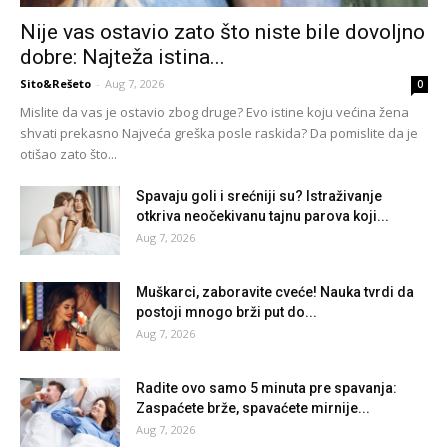
Nije vas ostavio zato što niste bile dovoljno
dobre: Najteža istina...
Sito&Rešeto
-
Aug 7, 2026
0
Mislite da vas je ostavio zbog druge? Evo istine koju većina žena
shvati prekasno Najveća greška posle raskida? Da pomislite da je
otišao zato što...
Spavaju goli i srećniji su? Istraživanje
otkriva neočekivanu tajnu parova koji...
Aug 7, 2026
Muškarci, zaboravite cveće! Nauka tvrdi da
postoji mnogo brži put do...
Aug 7, 2026
Radite ovo samo 5 minuta pre spavanja:
Zaspaćete brže, spavaćete mirnije...
Aug 7, 2026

**Job:** Return each line from the records above that contains the word "zato".

**Solution for this task:**
Nije vas ostavio zato što niste bile dovoljno
otišao zato što...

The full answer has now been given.